• _Requirement_:
Filter the listing down to the lines containing the word "epithelial".
****************************************
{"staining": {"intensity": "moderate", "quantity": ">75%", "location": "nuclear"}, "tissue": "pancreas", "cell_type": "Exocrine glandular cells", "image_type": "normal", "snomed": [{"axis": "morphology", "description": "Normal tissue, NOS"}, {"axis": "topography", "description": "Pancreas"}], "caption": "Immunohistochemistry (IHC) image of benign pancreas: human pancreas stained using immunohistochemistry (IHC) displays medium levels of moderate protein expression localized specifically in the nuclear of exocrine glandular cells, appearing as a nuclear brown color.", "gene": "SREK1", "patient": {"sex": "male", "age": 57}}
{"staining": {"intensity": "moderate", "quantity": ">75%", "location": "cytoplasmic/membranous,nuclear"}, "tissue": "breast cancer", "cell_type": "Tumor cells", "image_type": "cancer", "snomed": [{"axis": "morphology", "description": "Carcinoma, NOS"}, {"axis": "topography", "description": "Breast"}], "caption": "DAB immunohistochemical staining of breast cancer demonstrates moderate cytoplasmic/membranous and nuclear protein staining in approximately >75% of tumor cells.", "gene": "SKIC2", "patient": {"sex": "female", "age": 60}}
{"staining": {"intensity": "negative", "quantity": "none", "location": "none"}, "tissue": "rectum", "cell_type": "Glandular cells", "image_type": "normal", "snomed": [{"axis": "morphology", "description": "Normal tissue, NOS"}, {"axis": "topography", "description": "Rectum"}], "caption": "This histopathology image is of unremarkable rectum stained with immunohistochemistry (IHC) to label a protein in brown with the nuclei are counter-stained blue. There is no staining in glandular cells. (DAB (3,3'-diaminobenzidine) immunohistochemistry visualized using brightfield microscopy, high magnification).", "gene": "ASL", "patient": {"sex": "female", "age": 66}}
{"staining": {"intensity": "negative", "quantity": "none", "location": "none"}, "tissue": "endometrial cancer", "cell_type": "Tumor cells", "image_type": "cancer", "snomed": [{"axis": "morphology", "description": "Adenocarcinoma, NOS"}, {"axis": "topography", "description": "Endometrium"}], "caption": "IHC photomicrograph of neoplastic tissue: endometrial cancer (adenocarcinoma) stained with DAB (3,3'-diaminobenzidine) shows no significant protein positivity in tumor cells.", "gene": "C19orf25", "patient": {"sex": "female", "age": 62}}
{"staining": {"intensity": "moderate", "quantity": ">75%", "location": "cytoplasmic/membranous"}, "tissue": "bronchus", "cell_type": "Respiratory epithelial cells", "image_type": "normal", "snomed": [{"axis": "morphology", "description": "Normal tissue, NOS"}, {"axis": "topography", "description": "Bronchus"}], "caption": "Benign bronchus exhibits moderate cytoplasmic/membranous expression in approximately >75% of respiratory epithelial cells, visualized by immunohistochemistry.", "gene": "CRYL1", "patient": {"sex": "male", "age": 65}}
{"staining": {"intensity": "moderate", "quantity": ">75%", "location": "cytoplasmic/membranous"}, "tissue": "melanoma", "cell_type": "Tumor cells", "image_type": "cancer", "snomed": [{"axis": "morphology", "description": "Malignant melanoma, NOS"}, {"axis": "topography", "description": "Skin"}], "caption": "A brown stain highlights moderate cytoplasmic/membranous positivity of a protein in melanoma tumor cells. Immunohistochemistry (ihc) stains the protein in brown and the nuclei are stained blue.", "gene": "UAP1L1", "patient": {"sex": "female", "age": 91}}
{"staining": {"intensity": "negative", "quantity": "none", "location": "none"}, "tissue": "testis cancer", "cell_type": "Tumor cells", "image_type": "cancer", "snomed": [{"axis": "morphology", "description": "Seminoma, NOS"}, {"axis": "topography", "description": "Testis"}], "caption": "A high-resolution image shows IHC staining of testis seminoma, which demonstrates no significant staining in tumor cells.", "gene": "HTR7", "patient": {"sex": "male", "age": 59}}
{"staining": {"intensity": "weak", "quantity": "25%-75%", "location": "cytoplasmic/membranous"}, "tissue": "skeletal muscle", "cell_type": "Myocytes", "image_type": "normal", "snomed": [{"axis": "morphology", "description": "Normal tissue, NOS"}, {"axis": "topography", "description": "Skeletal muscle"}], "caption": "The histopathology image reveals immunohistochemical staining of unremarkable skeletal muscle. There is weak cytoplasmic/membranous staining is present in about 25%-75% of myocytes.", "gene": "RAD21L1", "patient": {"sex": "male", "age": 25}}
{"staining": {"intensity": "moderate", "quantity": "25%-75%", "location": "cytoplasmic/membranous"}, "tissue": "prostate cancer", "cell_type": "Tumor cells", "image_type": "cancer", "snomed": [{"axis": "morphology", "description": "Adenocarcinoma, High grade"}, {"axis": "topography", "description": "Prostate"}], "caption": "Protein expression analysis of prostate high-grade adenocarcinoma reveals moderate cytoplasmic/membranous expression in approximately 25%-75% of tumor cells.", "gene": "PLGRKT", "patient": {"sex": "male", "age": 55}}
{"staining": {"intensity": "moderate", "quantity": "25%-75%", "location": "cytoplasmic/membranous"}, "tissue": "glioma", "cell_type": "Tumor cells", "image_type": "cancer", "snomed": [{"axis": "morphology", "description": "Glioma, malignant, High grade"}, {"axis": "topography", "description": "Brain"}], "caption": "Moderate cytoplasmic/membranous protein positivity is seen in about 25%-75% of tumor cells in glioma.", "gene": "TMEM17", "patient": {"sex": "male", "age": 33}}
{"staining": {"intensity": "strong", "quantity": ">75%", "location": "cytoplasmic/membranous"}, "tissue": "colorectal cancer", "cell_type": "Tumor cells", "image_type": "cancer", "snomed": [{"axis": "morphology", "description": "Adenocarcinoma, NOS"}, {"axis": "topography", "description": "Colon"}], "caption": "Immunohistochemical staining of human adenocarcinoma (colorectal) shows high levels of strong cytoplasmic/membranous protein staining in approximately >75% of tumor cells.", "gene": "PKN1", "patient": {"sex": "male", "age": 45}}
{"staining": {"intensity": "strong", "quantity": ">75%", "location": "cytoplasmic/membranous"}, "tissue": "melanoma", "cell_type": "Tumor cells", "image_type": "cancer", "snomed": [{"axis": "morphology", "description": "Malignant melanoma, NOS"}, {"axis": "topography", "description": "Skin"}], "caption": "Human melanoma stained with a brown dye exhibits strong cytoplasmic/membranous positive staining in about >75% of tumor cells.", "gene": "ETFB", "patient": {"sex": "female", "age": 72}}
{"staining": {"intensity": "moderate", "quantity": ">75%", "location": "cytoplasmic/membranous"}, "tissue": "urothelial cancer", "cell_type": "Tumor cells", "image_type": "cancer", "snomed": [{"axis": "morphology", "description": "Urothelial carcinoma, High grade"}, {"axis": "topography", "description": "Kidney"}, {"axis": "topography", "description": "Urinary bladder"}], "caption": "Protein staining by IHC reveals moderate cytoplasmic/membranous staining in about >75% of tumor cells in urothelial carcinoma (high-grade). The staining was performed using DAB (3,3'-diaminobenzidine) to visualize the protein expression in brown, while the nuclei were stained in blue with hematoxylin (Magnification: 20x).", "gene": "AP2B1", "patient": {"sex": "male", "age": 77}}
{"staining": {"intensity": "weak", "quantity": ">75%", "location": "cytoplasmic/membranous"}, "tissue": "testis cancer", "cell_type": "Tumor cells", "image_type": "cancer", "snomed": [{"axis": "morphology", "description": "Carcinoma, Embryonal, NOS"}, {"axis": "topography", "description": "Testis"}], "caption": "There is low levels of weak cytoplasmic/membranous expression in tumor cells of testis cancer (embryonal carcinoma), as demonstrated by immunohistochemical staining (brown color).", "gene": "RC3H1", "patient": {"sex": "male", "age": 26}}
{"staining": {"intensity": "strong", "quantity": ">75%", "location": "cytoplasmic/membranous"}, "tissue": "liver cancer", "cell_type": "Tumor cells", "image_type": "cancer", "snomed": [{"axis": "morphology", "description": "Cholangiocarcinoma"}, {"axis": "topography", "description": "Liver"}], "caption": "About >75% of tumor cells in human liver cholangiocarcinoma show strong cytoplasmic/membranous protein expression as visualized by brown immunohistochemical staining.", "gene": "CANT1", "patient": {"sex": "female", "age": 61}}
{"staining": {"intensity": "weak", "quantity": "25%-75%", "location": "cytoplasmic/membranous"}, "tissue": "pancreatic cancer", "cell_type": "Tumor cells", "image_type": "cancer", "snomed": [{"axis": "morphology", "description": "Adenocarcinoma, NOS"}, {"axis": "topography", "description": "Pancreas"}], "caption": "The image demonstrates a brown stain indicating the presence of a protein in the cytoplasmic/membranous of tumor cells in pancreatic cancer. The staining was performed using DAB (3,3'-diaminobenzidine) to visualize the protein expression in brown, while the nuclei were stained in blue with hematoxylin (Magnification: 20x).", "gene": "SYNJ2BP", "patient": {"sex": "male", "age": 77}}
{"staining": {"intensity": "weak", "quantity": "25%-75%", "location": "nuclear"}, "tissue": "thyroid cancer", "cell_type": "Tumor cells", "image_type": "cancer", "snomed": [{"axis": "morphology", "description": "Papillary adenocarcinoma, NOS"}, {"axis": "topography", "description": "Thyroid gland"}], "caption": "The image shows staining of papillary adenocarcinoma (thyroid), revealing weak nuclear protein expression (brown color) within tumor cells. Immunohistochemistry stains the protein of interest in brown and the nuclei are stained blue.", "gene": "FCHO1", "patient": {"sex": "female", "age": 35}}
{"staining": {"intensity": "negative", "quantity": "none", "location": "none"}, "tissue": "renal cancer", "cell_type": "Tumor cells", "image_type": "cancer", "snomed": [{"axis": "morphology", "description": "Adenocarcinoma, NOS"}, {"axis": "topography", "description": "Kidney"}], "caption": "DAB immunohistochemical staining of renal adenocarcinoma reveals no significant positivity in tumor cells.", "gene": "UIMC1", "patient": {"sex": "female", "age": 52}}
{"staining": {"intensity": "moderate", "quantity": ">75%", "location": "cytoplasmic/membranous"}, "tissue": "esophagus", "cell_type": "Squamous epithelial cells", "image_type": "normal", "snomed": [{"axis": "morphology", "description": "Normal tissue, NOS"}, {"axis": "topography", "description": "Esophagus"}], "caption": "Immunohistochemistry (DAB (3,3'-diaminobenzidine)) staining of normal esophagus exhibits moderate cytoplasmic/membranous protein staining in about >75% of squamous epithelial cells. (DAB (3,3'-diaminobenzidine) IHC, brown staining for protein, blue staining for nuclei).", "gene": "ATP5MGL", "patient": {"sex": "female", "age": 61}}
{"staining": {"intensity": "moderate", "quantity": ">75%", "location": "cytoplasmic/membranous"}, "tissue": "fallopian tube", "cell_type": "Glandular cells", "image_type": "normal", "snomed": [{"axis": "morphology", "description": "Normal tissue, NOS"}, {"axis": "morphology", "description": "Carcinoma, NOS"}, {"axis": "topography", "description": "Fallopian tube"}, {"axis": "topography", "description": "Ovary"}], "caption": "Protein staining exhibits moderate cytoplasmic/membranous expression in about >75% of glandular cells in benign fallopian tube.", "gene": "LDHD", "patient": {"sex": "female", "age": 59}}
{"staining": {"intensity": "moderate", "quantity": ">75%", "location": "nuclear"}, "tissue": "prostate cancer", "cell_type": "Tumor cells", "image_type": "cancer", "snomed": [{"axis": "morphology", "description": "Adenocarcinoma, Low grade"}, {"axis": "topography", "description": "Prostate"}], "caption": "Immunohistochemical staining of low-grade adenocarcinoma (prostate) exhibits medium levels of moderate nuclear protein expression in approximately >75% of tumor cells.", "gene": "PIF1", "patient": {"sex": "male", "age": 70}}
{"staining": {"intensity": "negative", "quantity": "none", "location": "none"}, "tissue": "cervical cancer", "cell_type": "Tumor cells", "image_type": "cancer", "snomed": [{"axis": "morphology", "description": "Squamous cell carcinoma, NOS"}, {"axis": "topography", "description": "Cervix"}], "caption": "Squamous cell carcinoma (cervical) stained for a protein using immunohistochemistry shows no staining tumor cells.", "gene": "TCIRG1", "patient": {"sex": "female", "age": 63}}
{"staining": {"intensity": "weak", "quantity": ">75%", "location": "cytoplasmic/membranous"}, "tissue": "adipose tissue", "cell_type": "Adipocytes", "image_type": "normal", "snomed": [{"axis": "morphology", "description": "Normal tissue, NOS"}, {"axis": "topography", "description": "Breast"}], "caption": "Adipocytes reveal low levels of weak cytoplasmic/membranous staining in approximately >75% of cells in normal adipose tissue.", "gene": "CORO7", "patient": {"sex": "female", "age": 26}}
****************************************
• _Exercise output_:
{"staining": {"intensity": "moderate", "quantity": ">75%", "location": "cytoplasmic/membranous"}, "tissue": "bronchus", "cell_type": "Respiratory epithelial cells", "image_type": "normal", "snomed": [{"axis": "morphology", "description": "Normal tissue, NOS"}, {"axis": "topography", "description": "Bronchus"}], "caption": "Benign bronchus exhibits moderate cytoplasmic/membranous expression in approximately >75% of respiratory epithelial cells, visualized by immunohistochemistry.", "gene": "CRYL1", "patient": {"sex": "male", "age": 65}}
{"staining": {"intensity": "moderate", "quantity": ">75%", "location": "cytoplasmic/membranous"}, "tissue": "esophagus", "cell_type": "Squamous epithelial cells", "image_type": "normal", "snomed": [{"axis": "morphology", "description": "Normal tissue, NOS"}, {"axis": "topography", "description": "Esophagus"}], "caption": "Immunohistochemistry (DAB (3,3'-diaminobenzidine)) staining of normal esophagus exhibits moderate cytoplasmic/membranous protein staining in about >75% of squamous epithelial cells. (DAB (3,3'-diaminobenzidine) IHC, brown staining for protein, blue staining for nuclei).", "gene": "ATP5MGL", "patient": {"sex": "female", "age": 61}}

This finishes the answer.